▸ **PROBLEM TO WORK ON**
Only one stretch of the data below is wanted: the lines from the one with "Kompetenzpartner" through the one with "Weihnachtspost", repeated exactly.

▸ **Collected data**
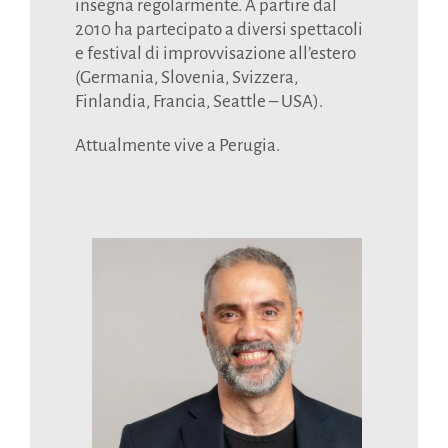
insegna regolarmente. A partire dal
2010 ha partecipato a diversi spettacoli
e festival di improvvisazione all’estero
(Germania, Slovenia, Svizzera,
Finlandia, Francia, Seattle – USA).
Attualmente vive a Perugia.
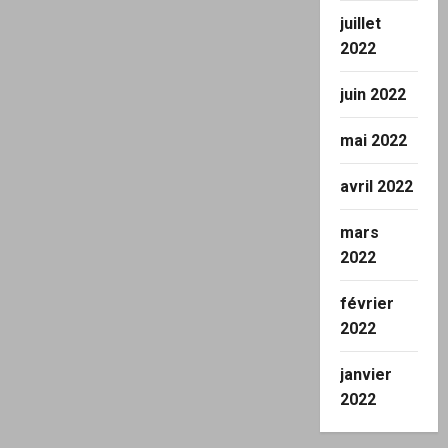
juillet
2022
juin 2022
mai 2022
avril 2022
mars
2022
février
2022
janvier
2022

==

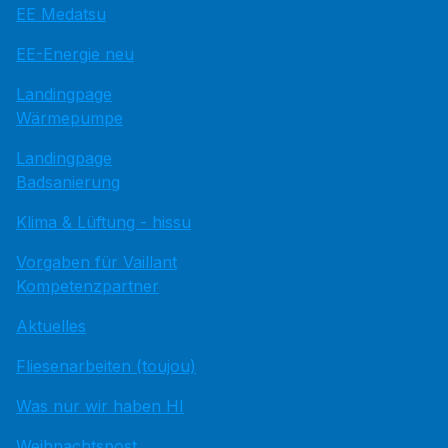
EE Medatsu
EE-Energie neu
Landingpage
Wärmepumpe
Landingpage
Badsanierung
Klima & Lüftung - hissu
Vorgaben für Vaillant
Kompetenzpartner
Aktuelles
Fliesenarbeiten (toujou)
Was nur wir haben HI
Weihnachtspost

--

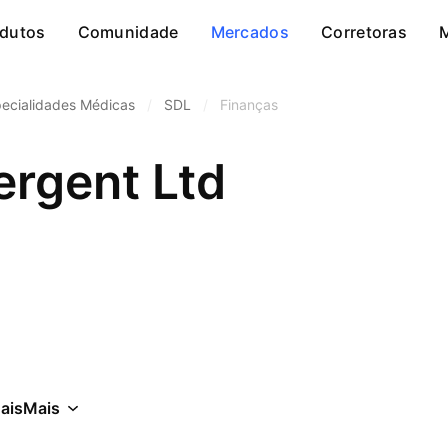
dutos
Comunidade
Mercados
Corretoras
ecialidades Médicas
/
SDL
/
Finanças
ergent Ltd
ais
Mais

▸ **ANSWER BOX**
Kompetenzpartner
Aktuelles
Fliesenarbeiten (toujou)
Was nur wir haben HI
Weihnachtspost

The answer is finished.